Lastly, I had never considered cutting myself until a little while ago. It had usually gone against all my morals in life about not giving up. But recently, i have seriously started to consider it, and that frightens me the most.
I hope someone has an answer for me.
I'm 13. Here's my story.
I've been thinking about running away for a long time now. People might say that i'm just a young kid and I don't know what I'm talking about. Maybe i'm better off than a lot of kids, but i'm still miserable where I am.
BOTH my parents have mental issues. My father was severely abused when he was a young child, and my mom is extremely bi polar and vicious. Not vicious as in, beating, physical vicious, but verbally vicious. She and my father constantly argue every day (more than once) about the littlest things that would normally not make a difference. They go into shrieking frenzies that can last for hours. Normally, nothing is thrown. Occasionally there can be a flying object. My parents are attempting to turn me against the other, by telling me bad stories about what the other one did to them. They are also forever telling me about how the other parent is the problem, not themselves. They are both very irrisponsible and not trustworthy. My parents refuse to divorce, even though i've given them a hundred reasons why. My mother says that if they get divorced, she'd rather raise me on wellfare then let my dad have me all the time, basically. She also says that we might be better off.

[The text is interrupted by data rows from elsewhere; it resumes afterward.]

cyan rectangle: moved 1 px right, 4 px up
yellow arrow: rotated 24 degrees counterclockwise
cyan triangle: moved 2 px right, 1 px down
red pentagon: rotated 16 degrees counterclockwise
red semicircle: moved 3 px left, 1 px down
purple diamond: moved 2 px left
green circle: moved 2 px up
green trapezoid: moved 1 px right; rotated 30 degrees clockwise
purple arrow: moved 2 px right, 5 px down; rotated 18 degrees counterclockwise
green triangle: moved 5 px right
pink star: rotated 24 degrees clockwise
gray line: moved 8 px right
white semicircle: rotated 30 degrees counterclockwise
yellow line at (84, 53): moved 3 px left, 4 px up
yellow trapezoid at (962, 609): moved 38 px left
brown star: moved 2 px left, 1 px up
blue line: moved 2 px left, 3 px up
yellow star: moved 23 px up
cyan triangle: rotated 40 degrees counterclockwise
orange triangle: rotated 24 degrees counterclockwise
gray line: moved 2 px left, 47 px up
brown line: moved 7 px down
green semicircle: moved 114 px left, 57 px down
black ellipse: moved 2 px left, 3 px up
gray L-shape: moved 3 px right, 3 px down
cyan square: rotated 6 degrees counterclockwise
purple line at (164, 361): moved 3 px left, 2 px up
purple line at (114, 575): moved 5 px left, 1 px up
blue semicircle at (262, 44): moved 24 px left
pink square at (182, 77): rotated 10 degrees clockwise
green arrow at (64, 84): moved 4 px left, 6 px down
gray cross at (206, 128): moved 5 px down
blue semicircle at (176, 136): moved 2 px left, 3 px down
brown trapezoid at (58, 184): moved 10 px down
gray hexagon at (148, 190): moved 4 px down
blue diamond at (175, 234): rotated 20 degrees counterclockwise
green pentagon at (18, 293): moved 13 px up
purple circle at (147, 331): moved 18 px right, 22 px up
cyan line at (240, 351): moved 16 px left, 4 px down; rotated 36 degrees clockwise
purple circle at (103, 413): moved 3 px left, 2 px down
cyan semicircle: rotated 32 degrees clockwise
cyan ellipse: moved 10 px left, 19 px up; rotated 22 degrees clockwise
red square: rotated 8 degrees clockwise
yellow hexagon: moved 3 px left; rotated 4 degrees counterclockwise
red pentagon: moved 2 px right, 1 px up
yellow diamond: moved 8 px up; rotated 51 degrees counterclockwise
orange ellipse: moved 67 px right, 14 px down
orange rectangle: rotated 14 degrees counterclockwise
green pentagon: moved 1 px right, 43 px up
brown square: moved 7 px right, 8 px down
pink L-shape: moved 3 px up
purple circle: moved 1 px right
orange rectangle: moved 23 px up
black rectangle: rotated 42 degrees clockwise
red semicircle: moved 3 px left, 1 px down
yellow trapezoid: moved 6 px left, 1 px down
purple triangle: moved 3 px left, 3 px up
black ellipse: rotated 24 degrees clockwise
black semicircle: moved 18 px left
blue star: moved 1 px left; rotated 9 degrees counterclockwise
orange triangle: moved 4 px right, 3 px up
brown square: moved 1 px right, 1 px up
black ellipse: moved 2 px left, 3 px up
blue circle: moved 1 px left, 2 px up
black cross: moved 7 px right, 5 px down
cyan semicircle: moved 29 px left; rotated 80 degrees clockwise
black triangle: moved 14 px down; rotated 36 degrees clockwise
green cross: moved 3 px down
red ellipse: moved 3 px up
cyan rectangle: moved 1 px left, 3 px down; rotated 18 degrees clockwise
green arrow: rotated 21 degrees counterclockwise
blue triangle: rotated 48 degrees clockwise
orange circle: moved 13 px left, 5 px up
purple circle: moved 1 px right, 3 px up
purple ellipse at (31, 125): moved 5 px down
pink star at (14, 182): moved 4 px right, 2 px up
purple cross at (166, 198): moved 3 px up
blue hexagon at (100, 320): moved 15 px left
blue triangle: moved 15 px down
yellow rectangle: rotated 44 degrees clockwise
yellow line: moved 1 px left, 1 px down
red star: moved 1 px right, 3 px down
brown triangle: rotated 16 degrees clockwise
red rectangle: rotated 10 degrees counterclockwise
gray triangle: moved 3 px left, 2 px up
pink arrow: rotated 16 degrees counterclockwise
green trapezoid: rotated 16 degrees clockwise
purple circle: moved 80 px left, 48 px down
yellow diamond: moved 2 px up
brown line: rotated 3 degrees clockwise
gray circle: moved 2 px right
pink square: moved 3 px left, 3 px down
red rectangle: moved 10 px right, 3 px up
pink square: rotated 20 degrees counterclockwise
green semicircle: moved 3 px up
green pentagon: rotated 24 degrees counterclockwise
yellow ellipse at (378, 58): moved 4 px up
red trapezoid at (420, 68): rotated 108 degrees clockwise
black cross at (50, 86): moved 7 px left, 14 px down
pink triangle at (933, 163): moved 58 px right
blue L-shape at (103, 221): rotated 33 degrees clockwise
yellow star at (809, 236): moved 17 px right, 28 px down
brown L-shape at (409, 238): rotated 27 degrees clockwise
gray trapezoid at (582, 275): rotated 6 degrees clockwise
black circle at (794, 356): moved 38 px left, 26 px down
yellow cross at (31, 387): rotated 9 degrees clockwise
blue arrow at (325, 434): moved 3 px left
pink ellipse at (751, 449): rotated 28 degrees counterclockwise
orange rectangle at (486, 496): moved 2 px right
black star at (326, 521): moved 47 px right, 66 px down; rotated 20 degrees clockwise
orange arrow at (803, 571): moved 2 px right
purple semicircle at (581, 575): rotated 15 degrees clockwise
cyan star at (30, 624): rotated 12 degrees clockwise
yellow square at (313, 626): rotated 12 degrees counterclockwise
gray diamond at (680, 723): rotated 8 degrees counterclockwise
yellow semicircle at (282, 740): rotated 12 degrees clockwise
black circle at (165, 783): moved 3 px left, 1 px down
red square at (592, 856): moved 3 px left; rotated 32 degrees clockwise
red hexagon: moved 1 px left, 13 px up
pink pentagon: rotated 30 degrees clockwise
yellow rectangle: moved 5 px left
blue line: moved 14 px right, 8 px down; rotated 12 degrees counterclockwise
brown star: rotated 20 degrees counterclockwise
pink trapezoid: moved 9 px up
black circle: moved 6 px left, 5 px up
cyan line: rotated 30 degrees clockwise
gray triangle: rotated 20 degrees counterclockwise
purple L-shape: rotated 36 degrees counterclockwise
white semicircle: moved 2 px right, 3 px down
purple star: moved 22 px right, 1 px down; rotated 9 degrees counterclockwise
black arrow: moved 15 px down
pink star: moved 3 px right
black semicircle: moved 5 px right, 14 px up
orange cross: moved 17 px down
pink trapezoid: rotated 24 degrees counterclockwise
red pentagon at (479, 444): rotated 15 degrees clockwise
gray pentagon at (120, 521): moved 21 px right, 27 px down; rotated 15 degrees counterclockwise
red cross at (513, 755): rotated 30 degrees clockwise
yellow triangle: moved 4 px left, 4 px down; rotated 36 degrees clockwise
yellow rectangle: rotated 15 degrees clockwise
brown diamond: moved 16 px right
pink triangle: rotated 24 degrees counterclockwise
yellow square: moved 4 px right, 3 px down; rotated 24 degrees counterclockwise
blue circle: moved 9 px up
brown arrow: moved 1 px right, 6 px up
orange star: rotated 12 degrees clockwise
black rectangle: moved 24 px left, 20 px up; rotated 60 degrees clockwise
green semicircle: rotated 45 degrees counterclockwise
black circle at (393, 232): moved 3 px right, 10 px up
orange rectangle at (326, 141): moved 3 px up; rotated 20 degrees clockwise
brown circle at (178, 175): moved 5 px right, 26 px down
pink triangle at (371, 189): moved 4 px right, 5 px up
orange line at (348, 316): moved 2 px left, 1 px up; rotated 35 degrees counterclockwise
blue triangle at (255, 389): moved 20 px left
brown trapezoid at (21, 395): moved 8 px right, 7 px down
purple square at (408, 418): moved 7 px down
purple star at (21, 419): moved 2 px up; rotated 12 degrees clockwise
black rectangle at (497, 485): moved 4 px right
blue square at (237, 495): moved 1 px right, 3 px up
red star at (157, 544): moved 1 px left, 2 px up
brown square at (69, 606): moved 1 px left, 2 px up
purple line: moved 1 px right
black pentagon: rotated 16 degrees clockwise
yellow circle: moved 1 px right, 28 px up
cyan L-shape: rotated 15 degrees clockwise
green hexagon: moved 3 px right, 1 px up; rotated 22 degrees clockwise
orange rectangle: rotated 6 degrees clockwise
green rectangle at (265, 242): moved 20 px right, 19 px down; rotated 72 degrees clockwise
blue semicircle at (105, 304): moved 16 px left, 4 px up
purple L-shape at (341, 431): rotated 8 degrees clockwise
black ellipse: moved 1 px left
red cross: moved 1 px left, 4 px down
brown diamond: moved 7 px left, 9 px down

My mother is currently participating in a group called RC. I will not go into the details about what this group is about because i'm not entirely sure myself. But she became active in this group when I turned 8 or 9. I think the point of this group is to let out all your feelings and have "Sessions" with people where you talk about your problems and such. When she began, it really did help her, and she was nicer than usual. As time went on, she sort of started getting addicted to it...people always call her, and she's forever talking on the phone to one of her RC contacts. She also tells people about the personal things that are going on between her, me, and my dad. When I told her that I was uncomfortable with her sharing these things with people, she told me she could tell anyone whatever she wanted. Not only are my parents a huge problem, but I am under a lot of stress from kids from school. I don't really want to go into detail, but i'm currently having problems with a messy break-up of mine, which features a very nasty girl. Also, one of my "friends" has turned against me because she no longer has control of me. She was a definite control freak, and just today I finally yelled at her. She wants to know what i'm doing, who i'm seeing, talking to, what i'm talking to them about, etc. She refuses to understand that I no longer want her around, and she also posesses some of my very humilating secrets.
Me and another friend of mine were recently talking, and we thought that maybe I should run away. I am constantly living in fear and anger of my parents and how they do not respect me. I wanted to come here first and see if anyone had a comment to make.
Lastly, I had never considered cutting myself until a little while ago. It had usually gone against all my morals in life about not giving up. But recently, i have seriously started to consider it, and that frightens me the most.
I hope someone has an answer for me.